Re: sometimes when reboot node glustershd process does not come up.

[Date Prev][Date Next][Thread Prev][Thread Next][Date Index][Thread Index]

 



Apologies for coming back late on this as I was occupied with some other priority stuffs. I think your analysis is spot on.

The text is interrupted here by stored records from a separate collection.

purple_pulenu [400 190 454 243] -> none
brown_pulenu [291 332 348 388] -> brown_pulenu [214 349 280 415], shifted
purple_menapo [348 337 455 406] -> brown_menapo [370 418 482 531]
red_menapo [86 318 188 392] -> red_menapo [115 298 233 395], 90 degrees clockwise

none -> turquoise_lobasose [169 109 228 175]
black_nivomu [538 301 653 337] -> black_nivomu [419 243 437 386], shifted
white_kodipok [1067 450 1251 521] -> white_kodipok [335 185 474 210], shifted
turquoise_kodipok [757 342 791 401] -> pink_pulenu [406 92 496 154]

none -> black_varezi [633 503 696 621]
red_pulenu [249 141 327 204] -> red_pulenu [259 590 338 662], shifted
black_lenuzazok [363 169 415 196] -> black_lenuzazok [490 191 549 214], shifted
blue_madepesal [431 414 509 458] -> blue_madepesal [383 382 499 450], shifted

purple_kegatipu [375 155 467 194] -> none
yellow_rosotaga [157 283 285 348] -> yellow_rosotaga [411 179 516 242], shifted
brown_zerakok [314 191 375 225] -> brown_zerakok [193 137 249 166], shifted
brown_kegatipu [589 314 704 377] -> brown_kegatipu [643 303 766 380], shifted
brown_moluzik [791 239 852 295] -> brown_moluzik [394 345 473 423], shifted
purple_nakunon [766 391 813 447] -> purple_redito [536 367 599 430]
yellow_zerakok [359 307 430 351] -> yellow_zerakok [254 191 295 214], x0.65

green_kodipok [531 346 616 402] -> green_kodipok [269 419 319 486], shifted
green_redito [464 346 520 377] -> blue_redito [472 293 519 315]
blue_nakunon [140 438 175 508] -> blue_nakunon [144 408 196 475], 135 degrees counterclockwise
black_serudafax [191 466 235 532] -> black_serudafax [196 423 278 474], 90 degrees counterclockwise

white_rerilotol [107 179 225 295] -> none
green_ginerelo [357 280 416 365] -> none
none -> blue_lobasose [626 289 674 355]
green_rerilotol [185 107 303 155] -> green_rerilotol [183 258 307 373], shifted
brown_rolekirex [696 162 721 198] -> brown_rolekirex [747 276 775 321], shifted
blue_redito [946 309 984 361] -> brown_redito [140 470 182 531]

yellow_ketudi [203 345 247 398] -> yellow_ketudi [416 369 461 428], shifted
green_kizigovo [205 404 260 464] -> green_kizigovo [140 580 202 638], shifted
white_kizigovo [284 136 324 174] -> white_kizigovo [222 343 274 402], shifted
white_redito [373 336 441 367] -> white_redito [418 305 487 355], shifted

To add on why we hit this race, when glusterd restarts, glusterd_svcs_manager () is invoked from glusterd_compare_friend_data ()  and through glusterd_restart_bricks () where as in the case of latter this function is invoked through a synctask which means you can end up with multiple threads executing glusterd_restart_bricks () at one point of time and with that parallelism it's quite possible that one thread tries to kill the process and immediately the other tries to bring it up and since its the glusterfsd process which cleans up the pidfile this race is exposed.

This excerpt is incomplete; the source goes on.